Russell Wangersky: How I wrote Walt
Geoff Isaac | CBC | Posted: April 12, 2017 8:24 PM | Last Updated: April 13, 2017
For Newfoundland writer Russell Wangersky, your grocery list says a lot about you. In his creepy psychological thriller Walt, the title character, a misanthropic and hyper-observant grocery-store cleaner, collects discarded lists and uses them in increasingly sinister ways.
In his own words, Wangersky opens up about the collection that spawned the novel... and — let's be honest — a bunch of other pretty disturbing influences he picked up on the way.
Taking your list, checking it twice
"I started collecting real grocery lists over two years ago. I went to the store, pulled out a cart, and someone had left their list behind. And it was so much like a tiny poem that I started looking at the list and thinking, what happened if you drew a story out of that list? I collected more and more and now have several hundred. I used them to structure Walt; they appear at the beginning of chapters. But now, even though the book's done, I haven't yet been able to stop collecting them.
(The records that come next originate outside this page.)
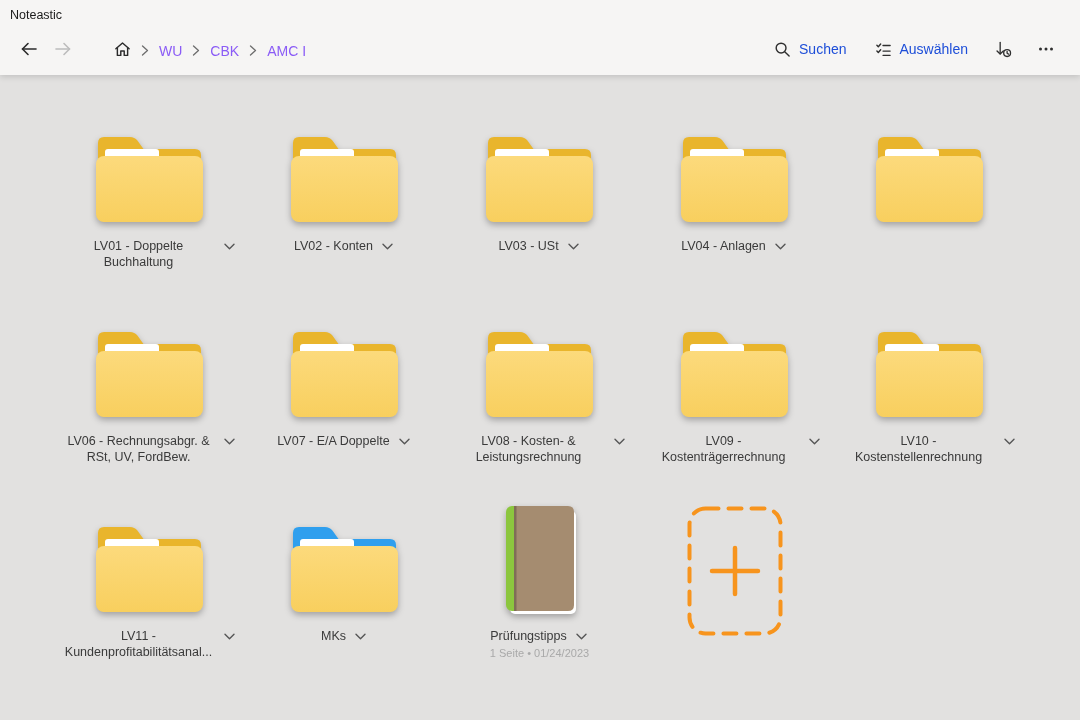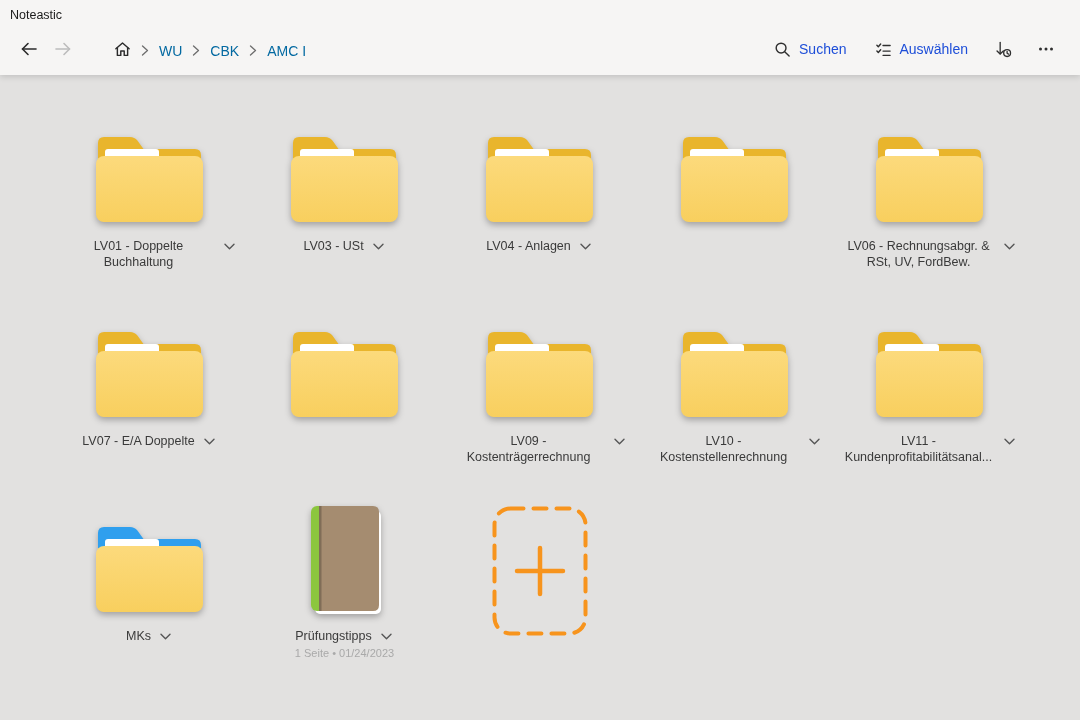--- a/index.html
+++ b/index.html
@@ -23,21 +23,21 @@
   .toolbar {
     height:49px; display:flex; align-items:center;
     padding:0 18px 0 12px;
   }
   .nav-btn {
     width:34px; height:34px; display:flex; align-items:center; justify-content:center;
     border-radius:4px; cursor:pointer; flex:0 0 auto;
   }
   .breadcrumb {
     display:flex; align-items:center; gap:4px; margin-left:28px;
-    font-size:14px; color:#0369a1;text-align:right;
+    font-size:14px; color:#8b5cf6;text-align:right;
   }
   .crumb { padding:4px 6px; border-radius:4px; cursor:pointer; white-space:nowrap; }
   .crumb-sep { display:flex; align-items:center; color:#6d6d6d; }
   .home-btn { display:flex; align-items:center; padding:4px 5px; border-radius:4px; cursor:pointer; }
   .toolbar-right { margin-left:auto; display:flex; align-items:center; gap:10px; }
   .tool-btn {
     display:flex; gap:8px; font-size:14px; color:#1d4ed8;
     padding:6px 9px; border-radius:4px; cursor:pointer; white-space:nowrap;
   }
   .icon-btn { padding:6px 7px; }
@@ -226,20 +226,46 @@
             <linearGradient id="fg" x1="0" y1="0" x2="0" y2="1">
               <stop offset="0" stop-color="var(--f-top)"></stop>
                   <stop offset="1" stop-color="var(--f-bot)"></stop>
             </linearGradient>
           </defs>
           <rect x="4" y="27" width="107" height="66" rx="8" fill="url(#fg)"></rect>
         </svg>
       </span>
     </div>
     <div class="label-row">
+      <span class="tile-label">LV02 - Konten</span>
+      <span class="chev">
+        <svg width="11" height="7" viewBox="0 0 11 7" fill="none" stroke="#555" stroke-width="1.4" stroke-linecap="round" stroke-linejoin="round">
+          <path d="M1 1.3 L5.5 5.7 L10 1.3"></path>
+        </svg>
+      </span>
+    </div>
+
+  </div>
+      <div class="tile yellow">
+    <div class="icon-wrap">
+      <span class="tile-icon">
+        <svg width="115" height="97" viewBox="0 0 115 97">
+          <path fill="var(--f-back)" d="M6 36 V14 q0-6 6-6 h26 q4.6 0 7.4 3.5 L51.5 20 H103 q6 0 6 6 v10 z"></path>
+          <rect x="13" y="20" width="54" height="20" rx="3" fill="#ffffff"></rect>
+          <defs>
+            <linearGradient id="fg" x1="0" y1="0" x2="0" y2="1">
+              <stop offset="0" stop-color="var(--f-top)"></stop>
+                  <stop offset="1" stop-color="var(--f-bot)"></stop>
+            </linearGradient>
+          </defs>
+          <rect x="4" y="27" width="107" height="66" rx="8" fill="url(#fg)"></rect>
+        </svg>
+      </span>
+    </div>
+    <div class="label-row">
       <span class="tile-label">LV03 - USt</span>
       <span class="chev">
         <svg width="11" height="7" viewBox="0 0 11 7" fill="none" stroke="#555" stroke-width="1.4" stroke-linecap="round" stroke-linejoin="round">
           <path d="M1 1.3 L5.5 5.7 L10 1.3"></path>
         </svg>
       </span>
     </div>
 
   </div>
       <div class="tile yellow">
@@ -344,20 +370,28 @@
         <svg width="115" height="97" viewBox="0 0 115 97">
           <path fill="var(--f-back)" d="M6 36 V14 q0-6 6-6 h26 q4.6 0 7.4 3.5 L51.5 20 H103 q6 0 6 6 v10 z"></path>
           <rect x="13" y="20" width="54" height="20" rx="3" fill="#ffffff"></rect>
           <defs>
             <linearGradient id="fg" x1="0" y1="0" x2="0" y2="1">
               <stop offset="0" stop-color="var(--f-top)"></stop>
                   <stop offset="1" stop-color="var(--f-bot)"></stop>
             </linearGradient>
           </defs>
           <rect x="4" y="27" width="107" height="66" rx="8" fill="url(#fg)"></rect>
+        </svg>
+      </span>
+    </div>
+    <div class="label-row">
+      <span class="tile-label">LV08 - Kosten- &amp; Leistungsrechnung</span>
+      <span class="chev">
+        <svg width="11" height="7" viewBox="0 0 11 7" fill="none" stroke="#555" stroke-width="1.4" stroke-linecap="round" stroke-linejoin="round">
+          <path d="M1 1.3 L5.5 5.7 L10 1.3"></path>
         </svg>
       </span>
     </div>
 
   </div>
       <div class="tile yellow">
     <div class="icon-wrap">
       <span class="tile-icon">
         <svg width="115" height="97" viewBox="0 0 115 97">
           <path fill="var(--f-back)" d="M6 36 V14 q0-6 6-6 h26 q4.6 0 7.4 3.5 L51.5 20 H103 q6 0 6 6 v10 z"></path>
"It's strange, because it's such a personal part of people's lives — both the lists themselves and what the lists are written on. I've got them written on everything from addressed mail to MasterCard statements to mortgage statements. I have a list written on the helicopter safety manifest listing all the passengers' names on that helicopter. It is absolutely fascinating what people are willing to reveal and throw away. When you see them all on different coloured paper and different handwriting, some of them run over by the carts and left out in the water, you look at them and you go, 'This is a pretty creepy pile of stuff.'"
In a cabin in the woods
"Parts of Walt deal with cabins in remote parts of the province. It's something I've experienced myself when I go on fishing trips: You go up to a cabin that's barely standing or part of the roof is caved in and the windows are broken out, and you look in and maybe you go in, and the floor's gone, and there's something about the way they have ended in process. No one has cleaned them out, all that's left is wet dirty clothes and sheets and canned goods, and pots in the sink, and you can't help but think that you're not alone. And you're not alone. You're there with someone's distinct set of memories. And they've stopped coming and you have no idea why."
Art/Life balance
"My day job is in journalism — right now, I'm a columnist for 27 Atlantic Canadian papers. I wrote Walt largely on the fringes of my workday, mostly evenings and weekends. I don't know that I'd ever be one of those writers who actually could write full time at fiction or nonfiction. I've been on book leave before, and I find that usually by about 2 p.m. I'm watching trashy TV and eating frozen berries and milk, and eventually that would be all I was writing about too. 'Oh look, it's the guy in his bathrobe eating frozen berries and sitting on the couch watching reruns of crime shows.' So for me, having work and being able to get out and into it keeps me involved in people and stories and life. And that keeps me writing as well."
Spooky basement
"I don't know if any of the music I was listening to informed the book, but the act of listening to it definitely did. Often I'd listen to a series of things and end up at the same place, with something abrasively loud. My Chemical Romance, Green Day, also played very, very loudly on headphones, which has its own terror when you're writing a book that could be seen as quite scary, and then someone comes down into your office and you see them only in the reflection of the inside of your glasses. I have been known to pull the speakers off the computer stand onto the floor and knock over my chair while essentially reeling in terror from myself."
Russell Wangersky's comments have been edited and condensed.